__Aim of the task__:
Reproduce word for word the lines between those holding "CHESTERFIELD BARNA" and "پیش خواهد آمد. همچنین در مواردی مانند", inclusive, and nothing else from the data below.

[Records excerpted from a collection]
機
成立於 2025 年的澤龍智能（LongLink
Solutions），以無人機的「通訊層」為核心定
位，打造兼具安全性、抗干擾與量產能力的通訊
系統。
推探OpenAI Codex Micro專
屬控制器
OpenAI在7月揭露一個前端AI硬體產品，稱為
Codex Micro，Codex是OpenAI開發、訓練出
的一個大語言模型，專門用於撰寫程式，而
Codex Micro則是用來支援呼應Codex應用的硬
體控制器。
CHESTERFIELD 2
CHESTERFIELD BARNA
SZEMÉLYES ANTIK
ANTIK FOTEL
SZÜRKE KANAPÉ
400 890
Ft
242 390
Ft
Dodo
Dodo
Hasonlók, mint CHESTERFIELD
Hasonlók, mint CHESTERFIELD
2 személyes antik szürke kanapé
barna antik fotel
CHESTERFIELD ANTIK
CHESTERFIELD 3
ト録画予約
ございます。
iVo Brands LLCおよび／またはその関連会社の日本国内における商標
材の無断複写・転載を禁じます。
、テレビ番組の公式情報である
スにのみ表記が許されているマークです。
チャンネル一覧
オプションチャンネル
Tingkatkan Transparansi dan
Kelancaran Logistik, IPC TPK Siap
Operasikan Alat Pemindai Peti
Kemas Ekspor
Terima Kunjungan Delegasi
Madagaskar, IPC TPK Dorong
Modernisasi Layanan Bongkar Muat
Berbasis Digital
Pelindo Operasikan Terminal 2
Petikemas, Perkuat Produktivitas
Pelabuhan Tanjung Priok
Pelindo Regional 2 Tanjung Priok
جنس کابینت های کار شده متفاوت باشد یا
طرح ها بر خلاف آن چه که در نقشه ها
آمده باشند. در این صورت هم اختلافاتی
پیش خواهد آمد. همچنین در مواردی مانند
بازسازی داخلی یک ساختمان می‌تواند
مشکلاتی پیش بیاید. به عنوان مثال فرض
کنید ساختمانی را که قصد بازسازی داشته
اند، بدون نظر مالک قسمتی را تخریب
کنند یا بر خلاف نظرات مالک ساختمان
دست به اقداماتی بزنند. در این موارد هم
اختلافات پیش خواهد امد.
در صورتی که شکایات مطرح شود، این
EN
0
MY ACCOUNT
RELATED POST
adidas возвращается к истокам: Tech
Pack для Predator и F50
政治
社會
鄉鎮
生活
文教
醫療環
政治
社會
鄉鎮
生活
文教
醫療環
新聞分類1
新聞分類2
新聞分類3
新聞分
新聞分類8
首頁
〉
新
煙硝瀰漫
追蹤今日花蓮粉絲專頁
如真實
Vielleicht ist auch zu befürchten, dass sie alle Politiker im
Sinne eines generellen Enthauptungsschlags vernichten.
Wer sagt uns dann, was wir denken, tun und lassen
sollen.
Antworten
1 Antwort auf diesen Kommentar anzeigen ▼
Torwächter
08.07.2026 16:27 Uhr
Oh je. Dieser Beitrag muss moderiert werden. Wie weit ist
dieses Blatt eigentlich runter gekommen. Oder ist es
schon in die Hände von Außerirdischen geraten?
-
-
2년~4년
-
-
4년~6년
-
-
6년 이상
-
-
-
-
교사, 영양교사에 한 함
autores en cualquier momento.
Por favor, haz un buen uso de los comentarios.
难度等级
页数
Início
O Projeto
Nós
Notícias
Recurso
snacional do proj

__Expected answer__:
CHESTERFIELD BARNA
SZEMÉLYES ANTIK
ANTIK FOTEL
SZÜRKE KANAPÉ
400 890
Ft
242 390
Ft
Dodo
Dodo
Hasonlók, mint CHESTERFIELD
Hasonlók, mint CHESTERFIELD
2 személyes antik szürke kanapé
barna antik fotel
CHESTERFIELD ANTIK
CHESTERFIELD 3
ト録画予約
ございます。
iVo Brands LLCおよび／またはその関連会社の日本国内における商標
材の無断複写・転載を禁じます。
、テレビ番組の公式情報である
スにのみ表記が許されているマークです。
チャンネル一覧
オプションチャンネル
Tingkatkan Transparansi dan
Kelancaran Logistik, IPC TPK Siap
Operasikan Alat Pemindai Peti
Kemas Ekspor
Terima Kunjungan Delegasi
Madagaskar, IPC TPK Dorong
Modernisasi Layanan Bongkar Muat
Berbasis Digital
Pelindo Operasikan Terminal 2
Petikemas, Perkuat Produktivitas
Pelabuhan Tanjung Priok
Pelindo Regional 2 Tanjung Priok
جنس کابینت های کار شده متفاوت باشد یا
طرح ها بر خلاف آن چه که در نقشه ها
آمده باشند. در این صورت هم اختلافاتی
پیش خواهد آمد. همچنین در مواردی مانند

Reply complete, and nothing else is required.